At the Computing Industry Development Consortium meeting in Hefei, Huawei introduced its Star River AI Computing Data Center Network. With DF+ StarMesh architecture, NSLB load balancing, and FlashStart technology, the network improves AI training efficiency by 10% and reliability tenfold, supporting high-quality growth in computing.
Recently, the Full Assembly of the Computing Industry Development Consortium (hereafter referred to as the "Consortium") was successfully held in Hefei. This Consortium was established under the guidance of the Ministry of Industry and Information Technology, led by the China Academy of Information and Communications Technology. Lin Yihong, Senior Architect of Huawei Data Center Network Solutions, was invited to participate in the Consortium’s Computing Network Working Group meeting, where he delivered a keynote speech titled "Huawei Star River AI Computing Data Center Network: Unlocking High Computing Power in the AI Era." In his speech, Lin discussed new challenges facing networks in the era of artificial intelligence and the directions for technological innovation with leaders from academia, industry, and research sectors.

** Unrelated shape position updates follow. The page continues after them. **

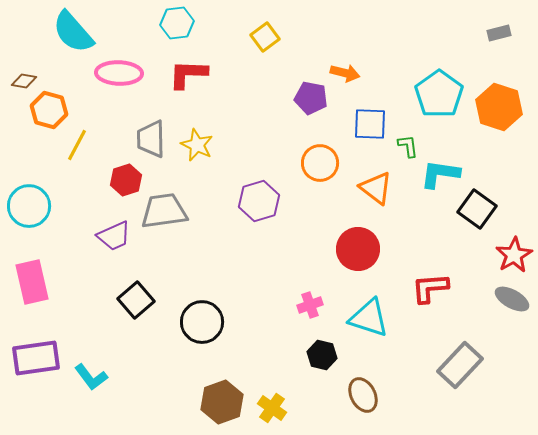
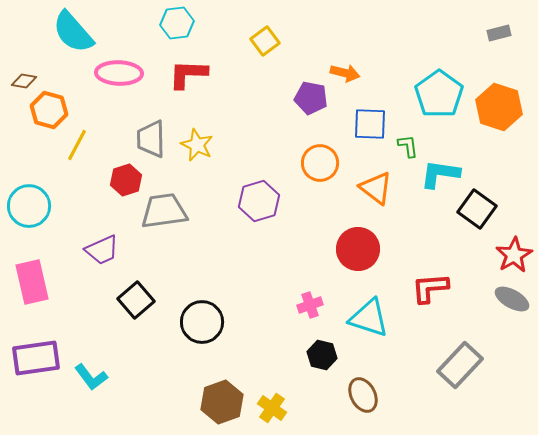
yellow square at (265, 37): moved 4 px down
purple trapezoid at (114, 236): moved 12 px left, 14 px down
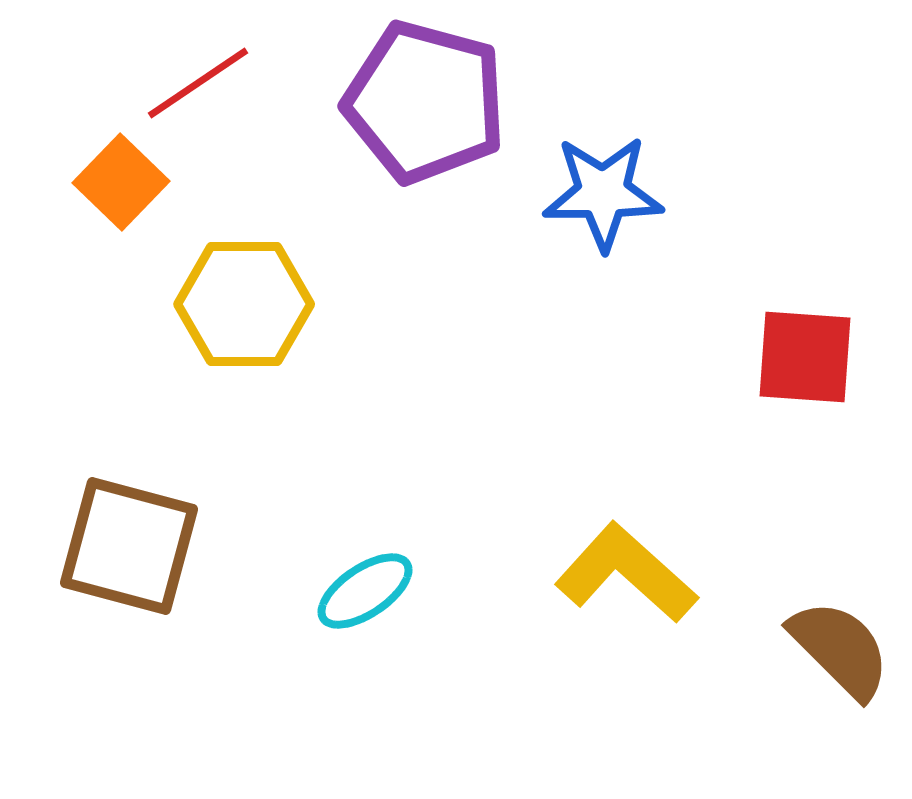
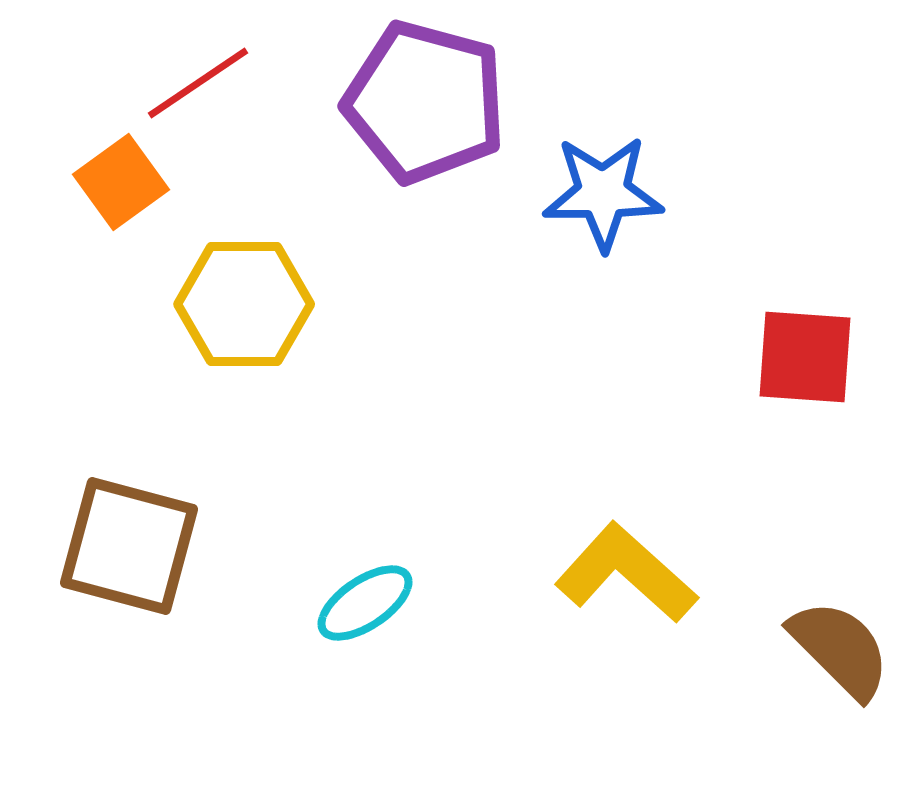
orange square: rotated 10 degrees clockwise
cyan ellipse: moved 12 px down
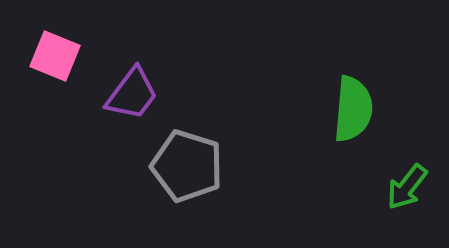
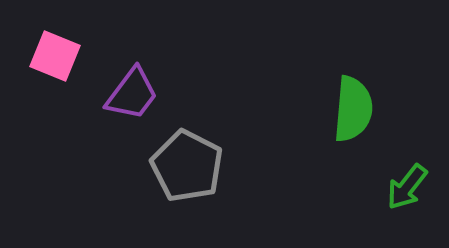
gray pentagon: rotated 10 degrees clockwise
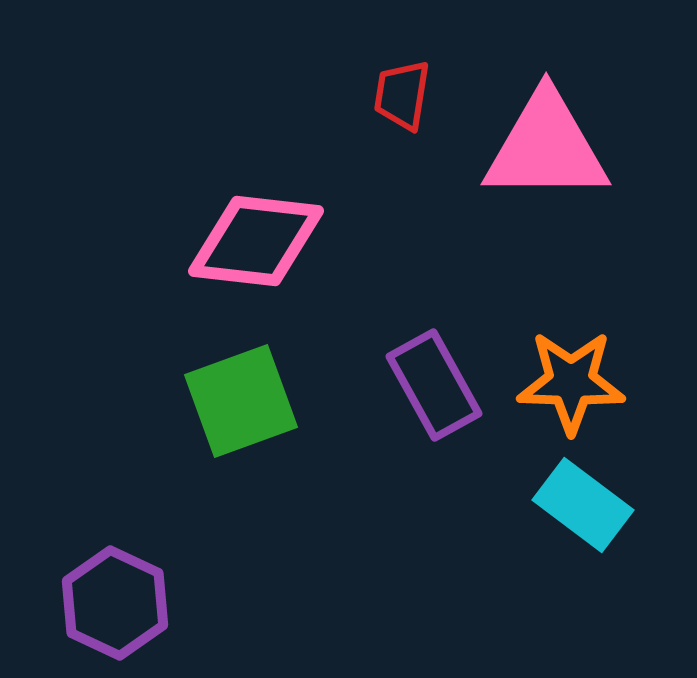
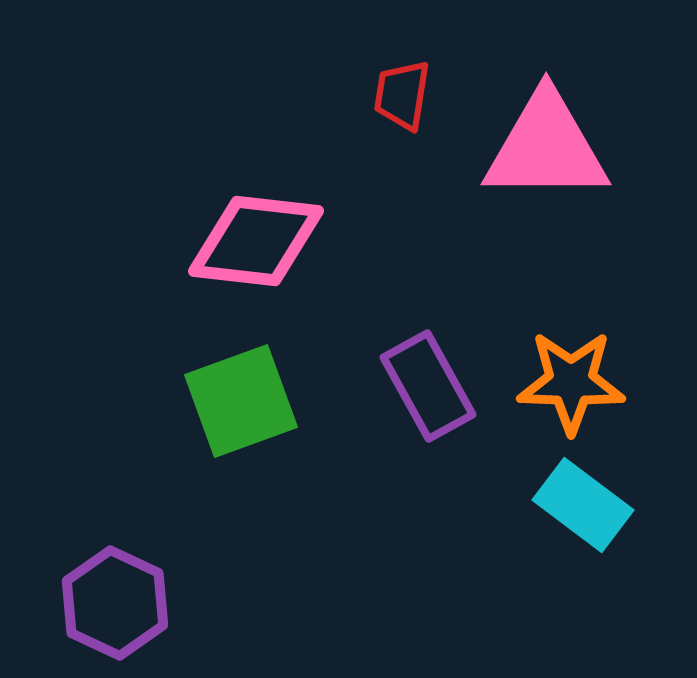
purple rectangle: moved 6 px left, 1 px down
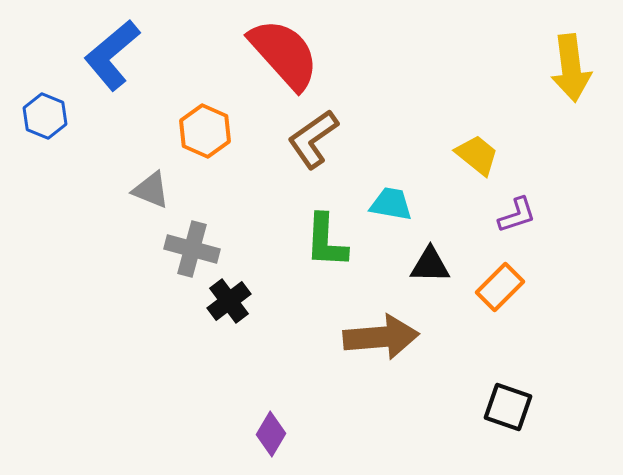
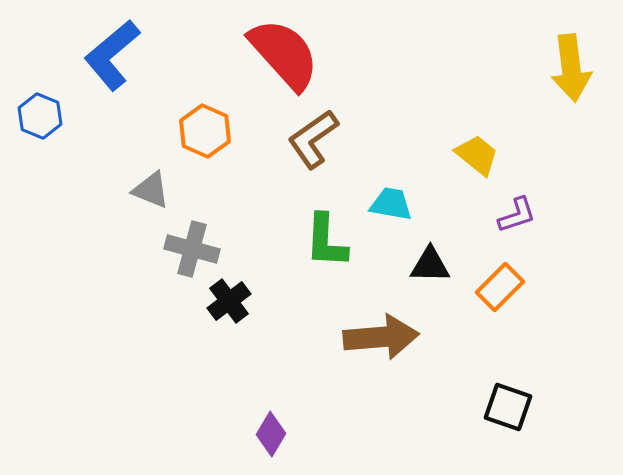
blue hexagon: moved 5 px left
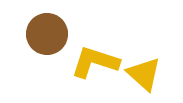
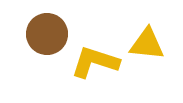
yellow triangle: moved 3 px right, 30 px up; rotated 36 degrees counterclockwise
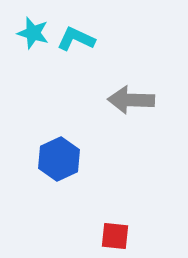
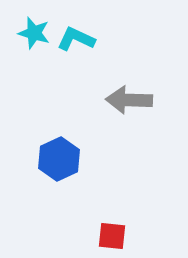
cyan star: moved 1 px right
gray arrow: moved 2 px left
red square: moved 3 px left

Lin Yihong, Senior Architect of Huawei’s Data Center Network Solutions in the Data Communication Product Line, highlighted in his keynote that as the number of parameters for large-scale model training grows rapidly, cluster sizes are expanding. Ultra-large-scale cluster data center networks face three major challenges: the bottleneck of single-POD network scale, wasted computing power due to computation card wait times, and insufficient network reliability that causes interruptions during training.
The Huawei Star River AI Computing Data Center Network is designed for the intelligence era, creating a new network infrastructure that enables ultra-large cluster scales, high computing efficiency, and high computing availability, supporting high-quality growth in the computing industry. This solution, based on the new DF+ StarMesh network architecture, breaks through AI cluster scalability limits. By leveraging remote cluster training across extended distances, it enables rapid scaling of large clusters. The exclusive network-level load balancing NSLB algorithm allows for a 95% network throughput rate and boosts AI training efficiency by over 10%. Additionally, with optical module channel loss resilience, contamination detection, and Huawei's exclusive FlashStart technology, network reliability increases more than tenfold, ensuring uninterrupted training during device reboot or upgrade.
It is noteworthy that this solution recently won the “Innovation Pioneer” award at the 2024 China Computing Power Conference, standing out from nearly a hundred entries for its exceptional innovation and customer value.
Computing power is becoming a crucial driver of high-quality social and economic development. With upgraded transport capabilities boosting computing power flow, the Huawei Star River AI Computing Data Center Network empowers the computing industry by enhancing network strength to support high computing power in the AI era, accelerating industry-wide intelligence.